Are there hidden cities within this city that have intrigued or seduced you?
This is a city of neighborhoods, each with a vibe of its own, but hidden cities exist in a way that isn’t so much geographical as temporal. You find Rome in her silences and in her echoes, and the time of day (or night) plays a decisive role in which city you experience. Take a morning stroll and you might find a small sun-drenched piazza with only an empty café standing solitary watch. Pass back by in the evening and that same square will host a constellation of revelers, their riotous voices reverberating in the night. Timing is everything in this city; it is, after all, eternal.
Where does passion live here?
In the streets of Rome: this city is nothing if not a spectacle. I’ve always admired the way public space is shared, even celebrated, forming the perfect backdrop for the interpersonal operas that play out daily amidst the alleyways or along the city’s boulevards.
What is the title of one of your works about Rome and what inspired it exactly?
I wrote a novelette called “A Roman Story,” inspired by a crime that was committed very close to my house during an unprecedented snowstorm some years ago. The details and circumstances haunted me until I finally sat down and tried to imagine what might have set the event in motion.
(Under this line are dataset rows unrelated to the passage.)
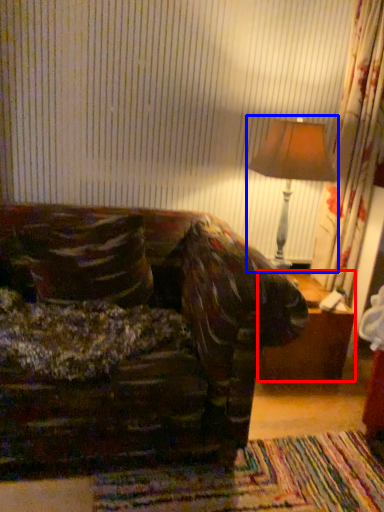
Question: Which object is further to the camera taking this photo, table (highlighted by a red box) or table lamp (highlighted by a blue box)?

Choices:
 (A) table
 (B) table lamp

Answer: (A)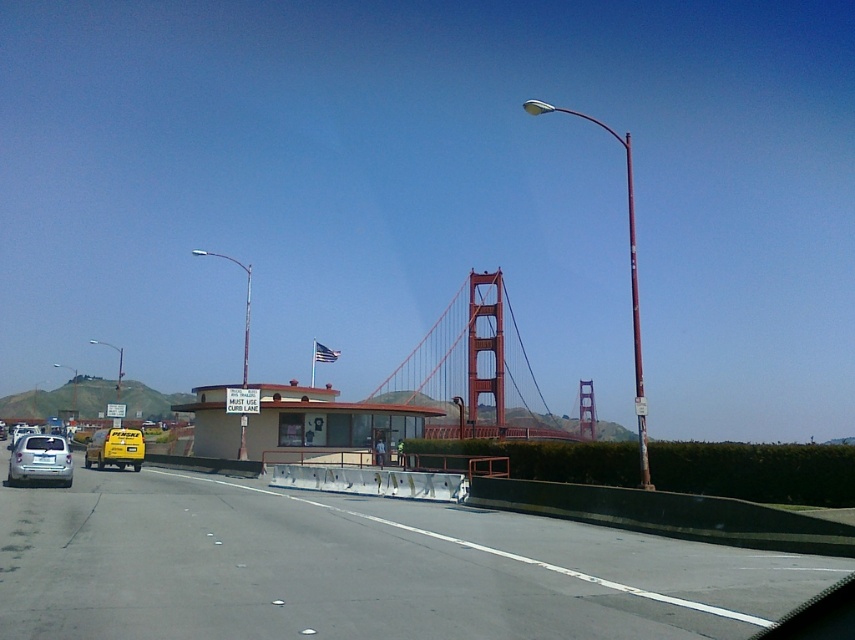
You are standing at the point labeled point (486, 628) and want to walk to the Golden Gate Bridge. Which direction should you go to reach the bridge?

The point labeled point (486, 628) is located near the foreground of the image, so you should walk towards the center of the image where the Golden Gate Bridge is prominently displayed.

You are a tourist standing at the Golden Gate Bridge and want to take a photo of the gray asphalt highway at center. Where should you position yourself to capture the highway at point [358,568]?

You should position yourself directly in front of the gray asphalt highway at center, as it is located at point [358,568].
In the end, the story became not only a noir reimagining of the incident, but a portrait of my neighborhood of Trastevere.
Inspired by Levi, “Outside Rome does an outside exist?”
It certainly feels true that all roads lead to Rome and, to that end, Rome is forever a city of outsiders. In one fashion or another, it absorbs us all. But those same famous roads, built centuries ago, also lead away from Rome. Whenever I pass under the arches of the city’s famous gates or glimpse its ancient aqueducts on my way out of town, I’m struck by how quickly Rome disappears from view, yet the ghosts of those who have traveled back and forth along the same roads, whether in tragedy or triumph, feel intensly present.
Elizabeth Geoghegan was born in New York, grew up in the Midwest, and lives in Rome. She is the author of Natural Disasters, the bestselling memoir The Marco Chronicles, and the forthcoming story collection eightball. Her work has appeared in the Paris Review, The Best Travel Writing, El Pais, and elsewhere.